Вот и все. (Плачет.) Вот и все.


С сыном. Конец 40-х


СВИДЕТЕЛЬСТВО ФЕЛЬДШЕРА

«Вы думаете, нас спрашивали? Дали свидетельство и куда направили – туда направили. Меня послали в Коми АССР, в лагерный сангородок. В чем наша работа была? Как только сажали обедать, заключенные пытались выкинуть хлеб, чтобы не поправиться и остаться в лазарете. Вот мы и стояли на страже: “Где хлеб? А ну ешь! А ну ешь!”».

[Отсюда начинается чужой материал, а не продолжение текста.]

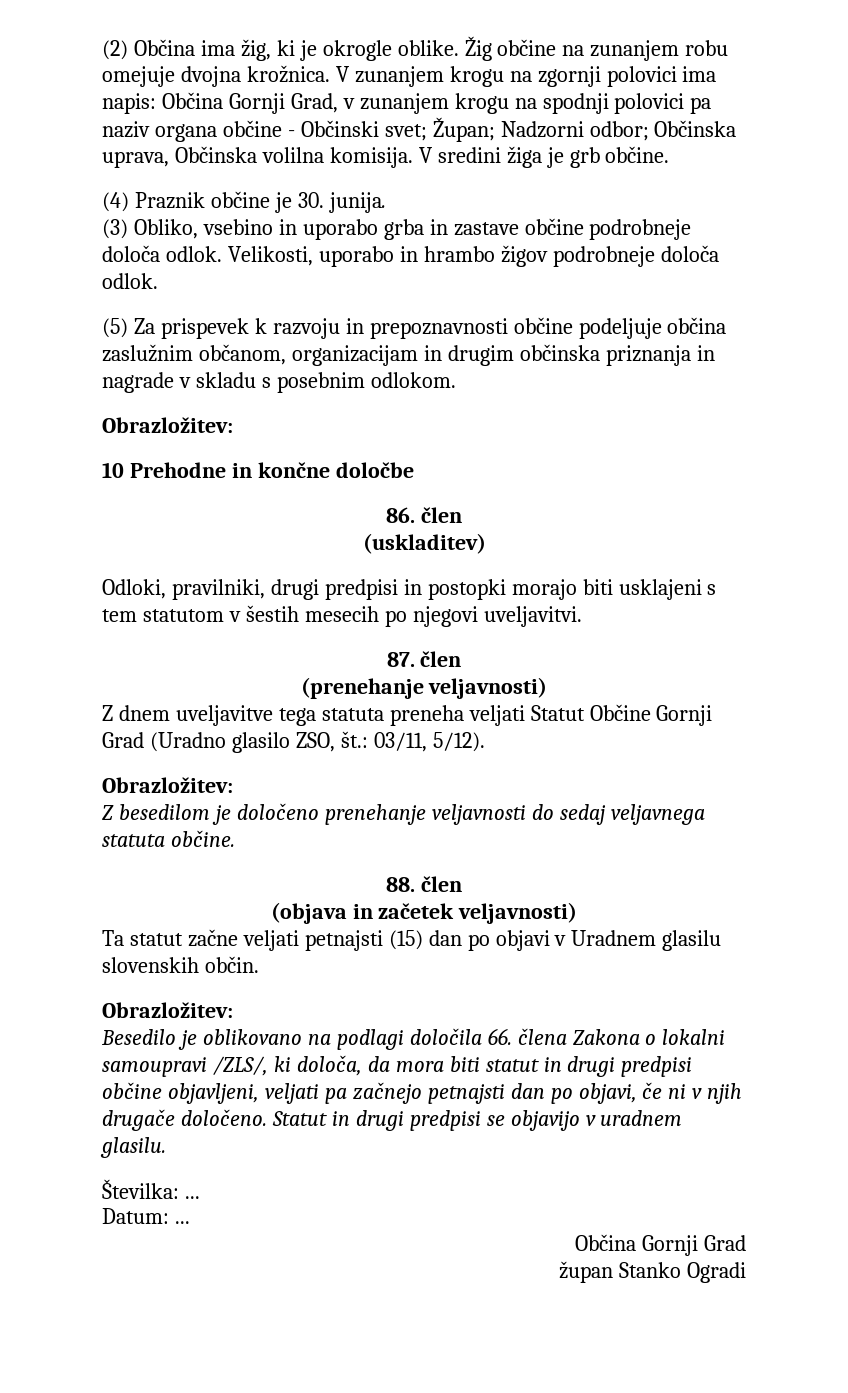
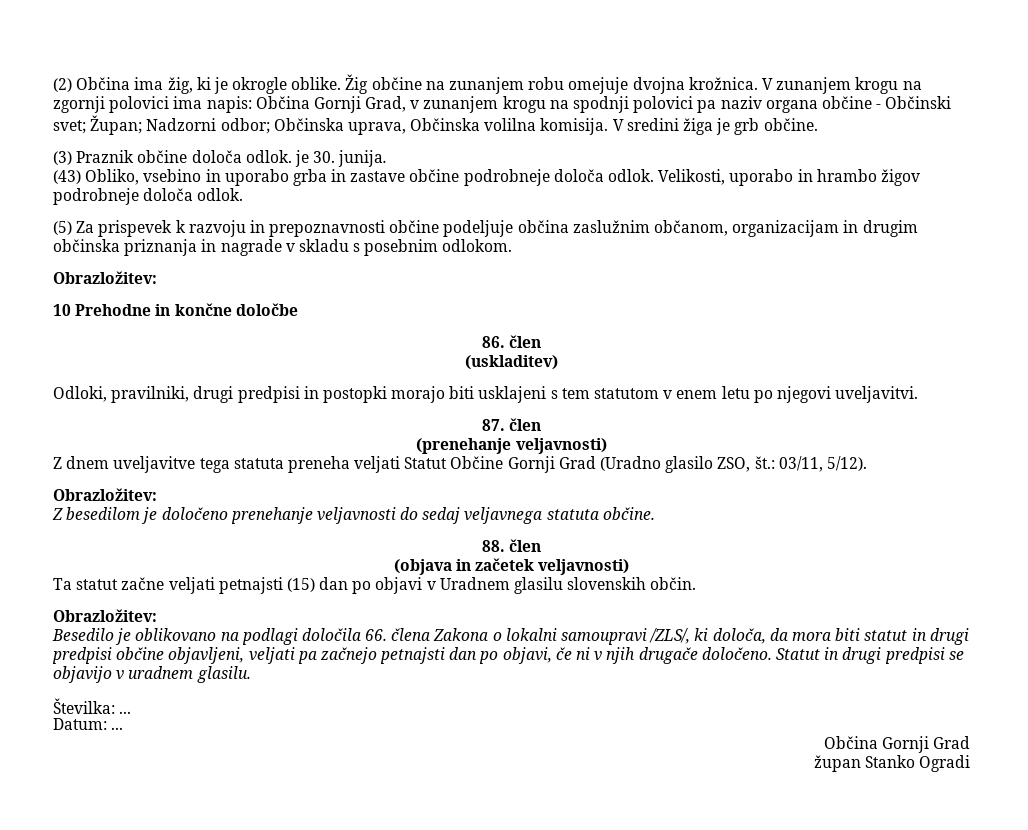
[102,192,129,212] (4) -> [53,151,72,165] (3)
(270, 199) none -> [191,150,292,163] določa odlok.
[102,219,128,239] (3) -> [53,170,81,184] (43)
[245,605,379,622] šestih mesecih -> [676,386,750,399] enem letu

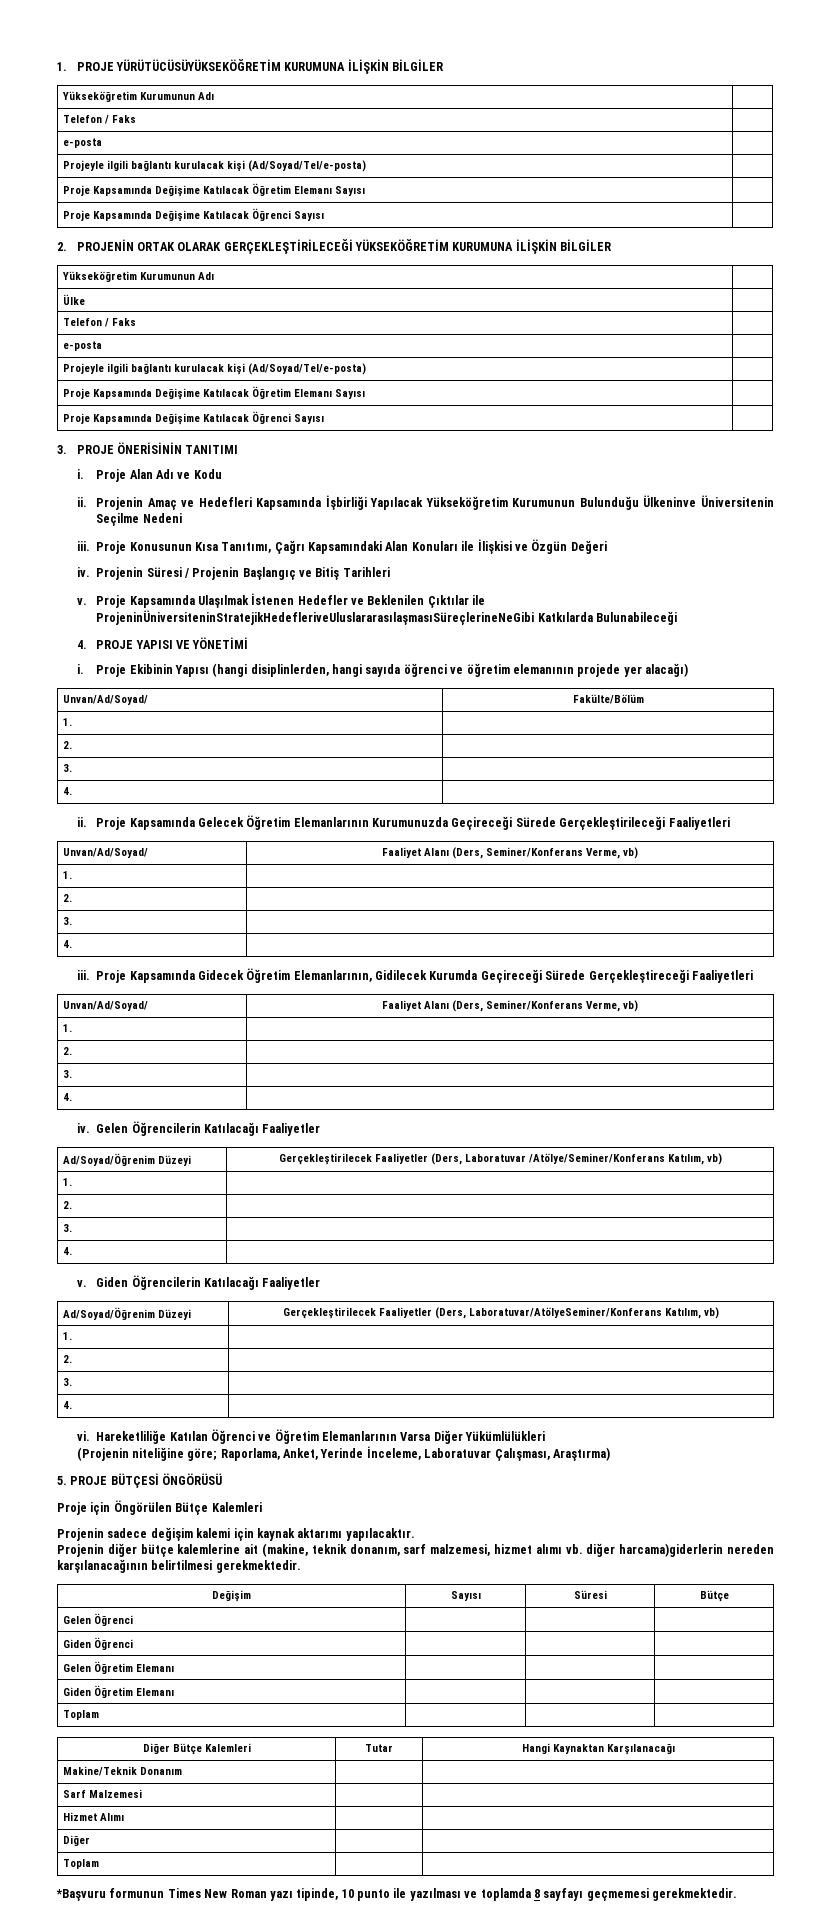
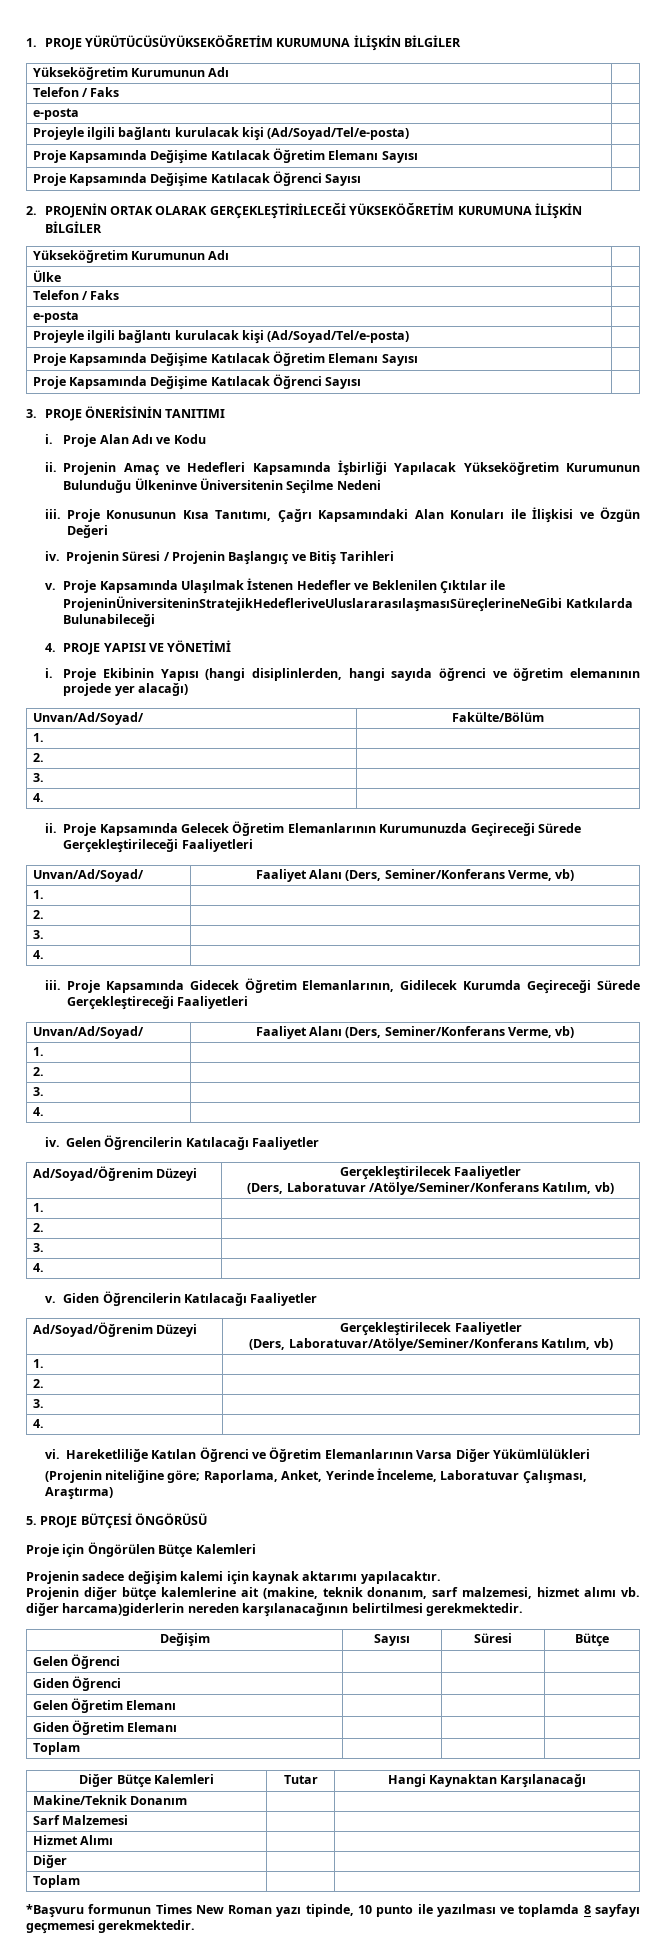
(428, 1158) none -> (522, 1172) //
[435,1307,662,1319] (Ders, Laboratuvar/AtölyeSeminer/Konferans -> [249,1338,538,1351] // (Ders, Laboratuvar/Atölye/Seminer/Konferans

ГРИГОРИЙ ПОМЕРАНЦ 1918, ВИЛЬНО

Арестован в 1949 году за «антисоветскую деятельность». Приговор – пять лет лагерей. Срок отбывал в Каргопольлаге (Архангельская область). Освобожден по амнистии в 1953 году. Реабилитирован.


СПРАВКА О РЕАБИЛИТАЦИИ

Померанц был реабилитирован во время большой кампании по реабилитации заключенных, поэтому справок получил из разных ведомств сразу три.


“ Когда у нас в лагерной конторе заболела уборщица, ее заменила Ирочка Семенова, аспирантка психологического факультета МГУ, которая была недовольна травлей Ахматовой, публично говорила об этом и за это получила 7 лет. Ирина была очень живая, довольно некрасивая, начитанная. А мне давно было не с кем поговорить, поэтому, когда она приходила в контору, мы трепались. А потом уборщица выздоровела, я выписал ей наряд на работу, подумал, что завтра Ирочка вместо уборки конторы будет ковыряться в мерзлой земле – и зарыдал. Я понял, что я в нее незаметно и глубоко влюбился… Я узнал, что способен на очень большую любовь. Ничего подобного раньше у меня не было. Это как сравнивать вулкан с печкой. И это пришло в лагере.